YOUR ASSIGNMENT: Only the text of the records belongs in the answer, copied exactly and without pictures.

═══ DATASET RECORDS ═══

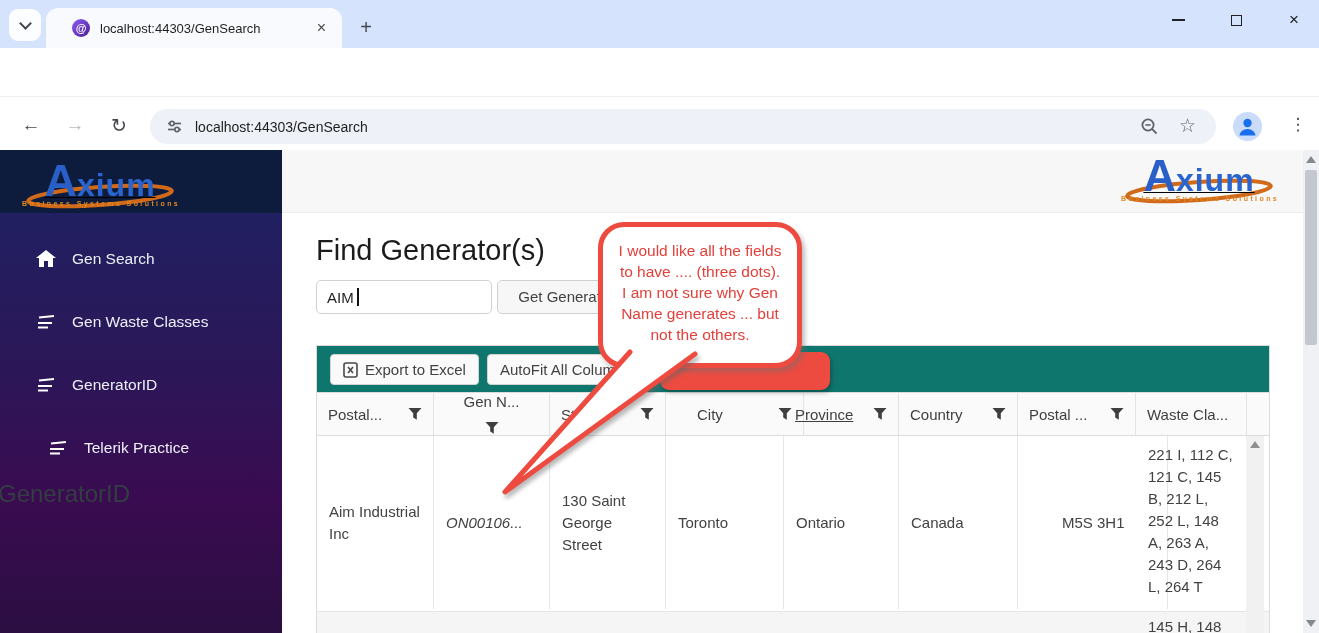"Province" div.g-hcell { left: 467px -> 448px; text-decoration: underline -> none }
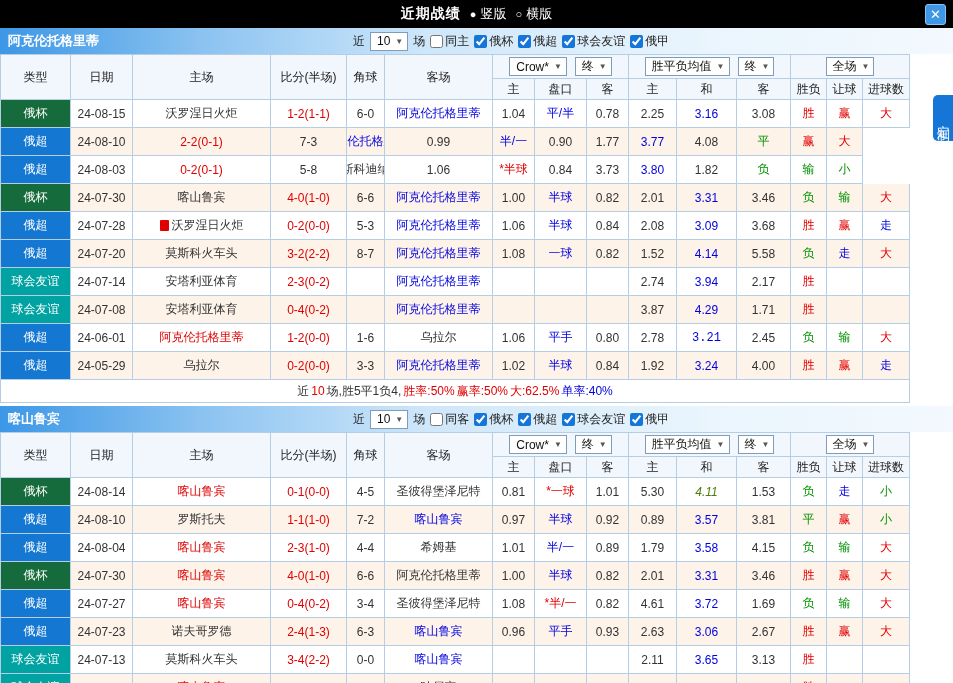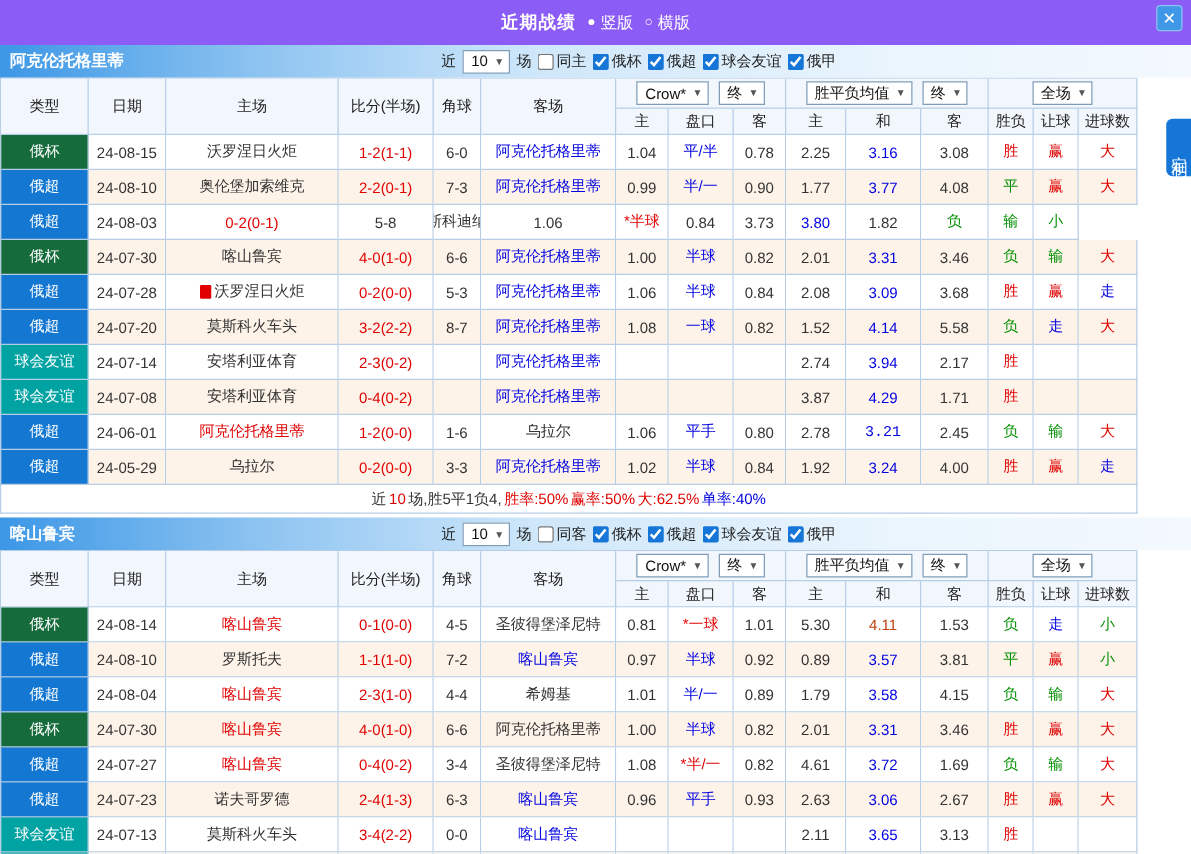"近期战绩" .titlebar { background: #8b5cf6 -> #000000; height: 36px -> 28px }
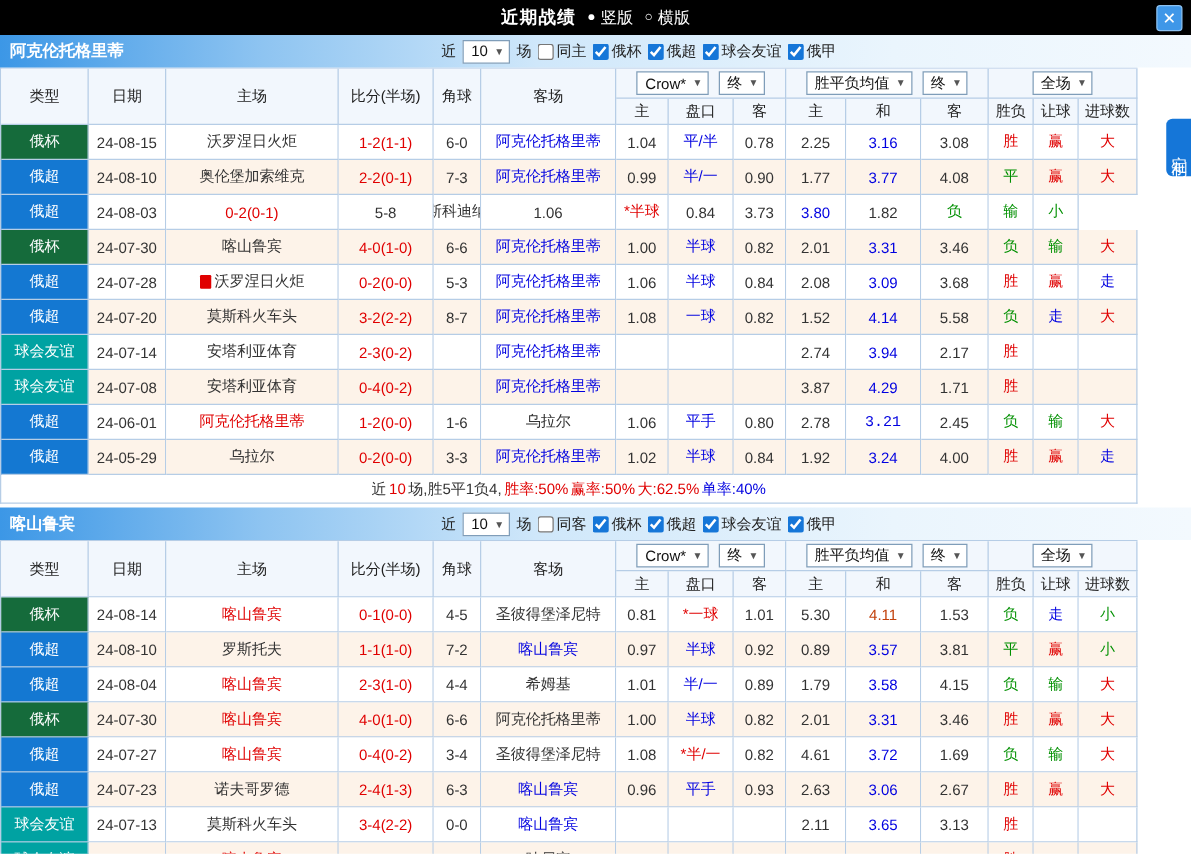"奥伦堡加索维克" div.cell { html: <div> <span>奥伦堡加索维克</span> </div> -> none }
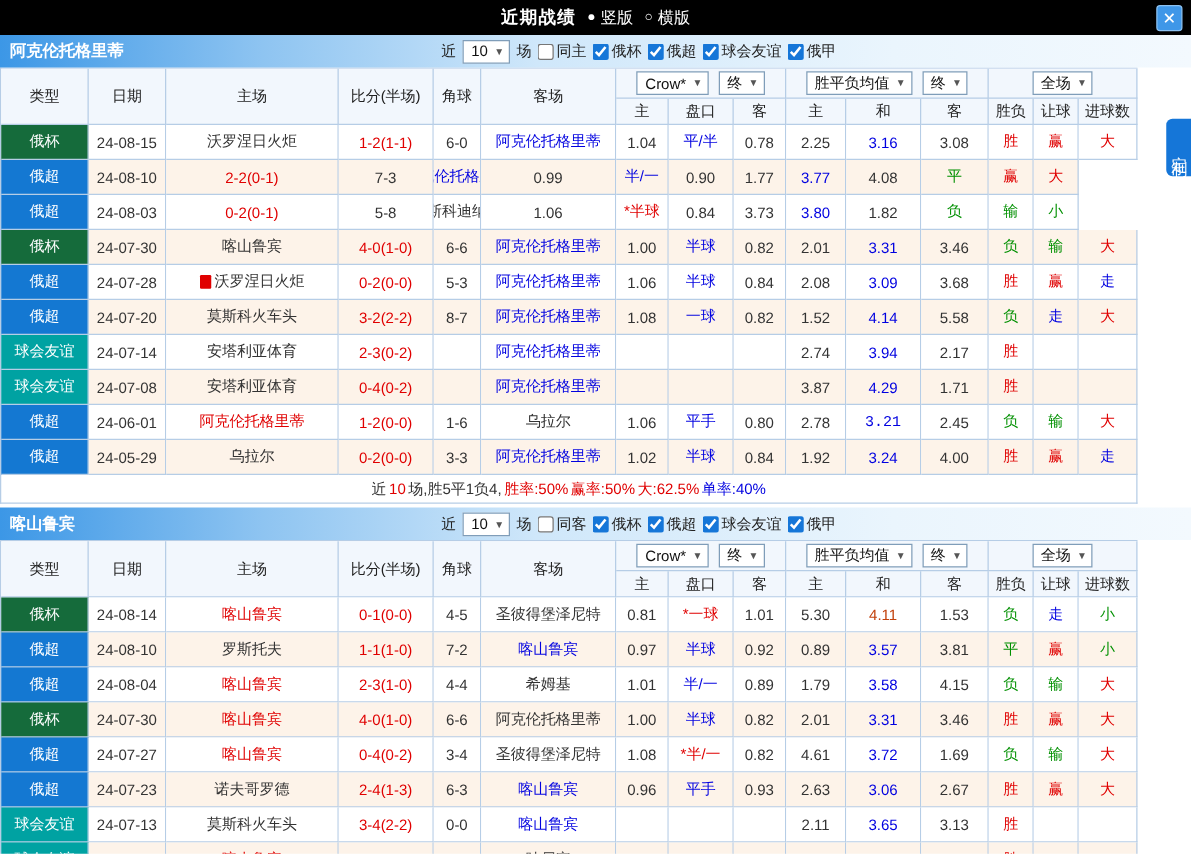"4.11" div.cell { color: #c2410c -> #4d7c0f; font-style: none -> italic }
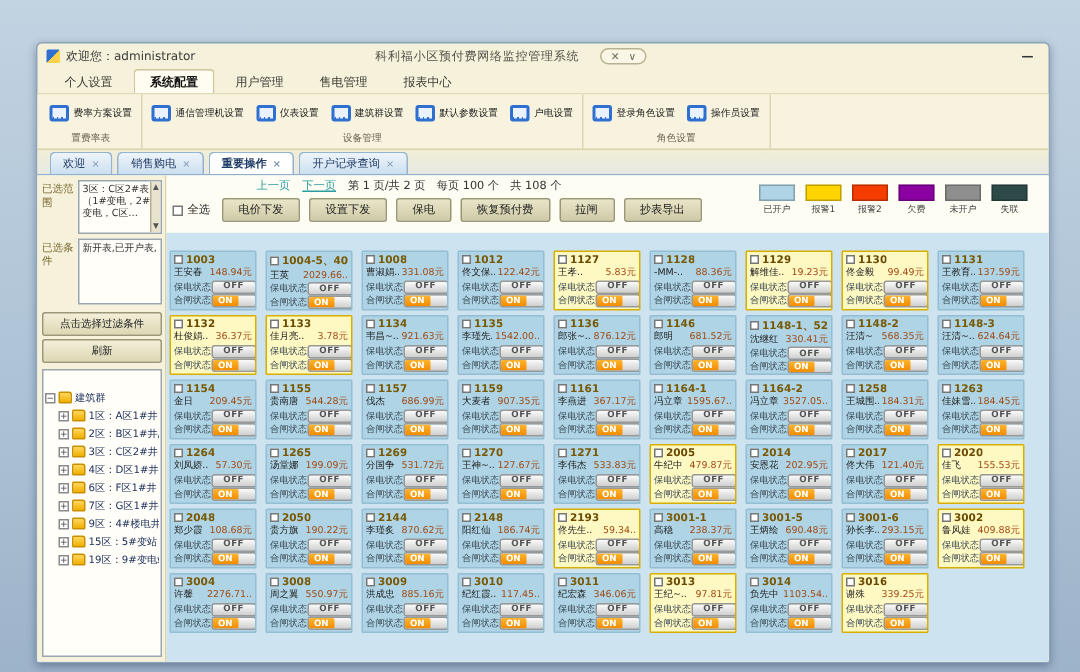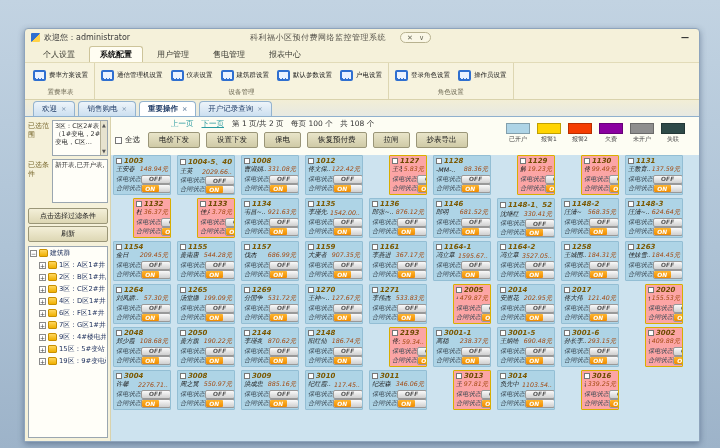"1003" .gridwrap { font-style: italic -> none; padding: 0 0 0 2px -> 12px 0 0 2px }
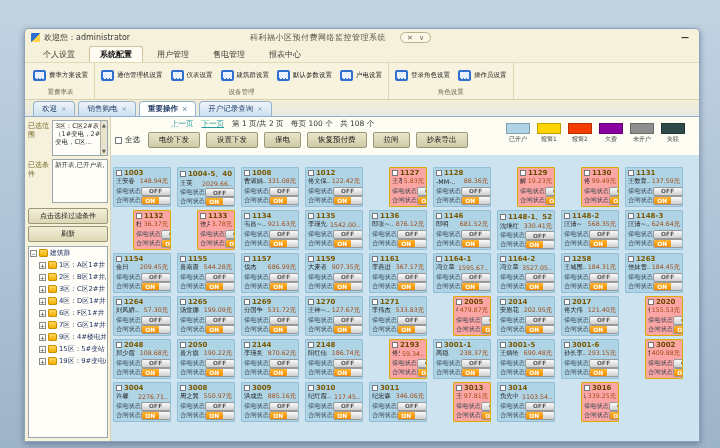"1127" .card.alarm { background: #fca5a5 -> #fef9c3; margin-left: 20px -> none }
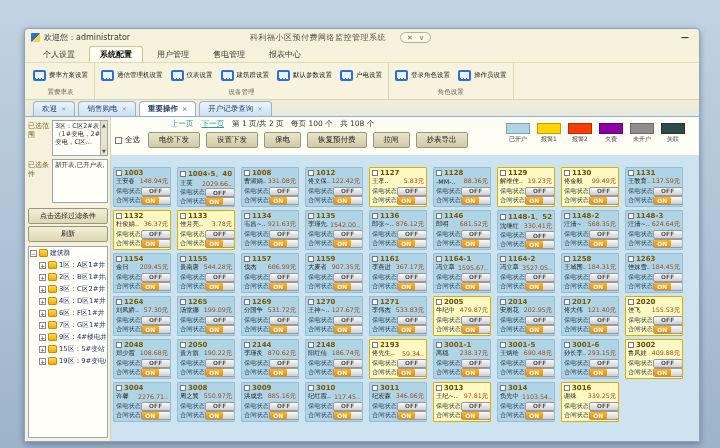"建筑群" .treepanel { padding: 0 1px -> 12px 1px }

═══

TASK RESULT:
"Province" div.g-hcell { left: 467px -> 448px; text-decoration: underline -> none }
"近期战绩" .titlebar { background: #8b5cf6 -> #000000; height: 36px -> 28px }
"奥伦堡加索维克" div.cell { html: <div> <span>奥伦堡加索维克</span> </div> -> none }
"4.11" div.cell { color: #c2410c -> #4d7c0f; font-style: none -> italic }
"1003" .gridwrap { font-style: italic -> none; padding: 0 0 0 2px -> 12px 0 0 2px }
"1127" .card.alarm { background: #fca5a5 -> #fef9c3; margin-left: 20px -> none }
"建筑群" .treepanel { padding: 0 1px -> 12px 1px }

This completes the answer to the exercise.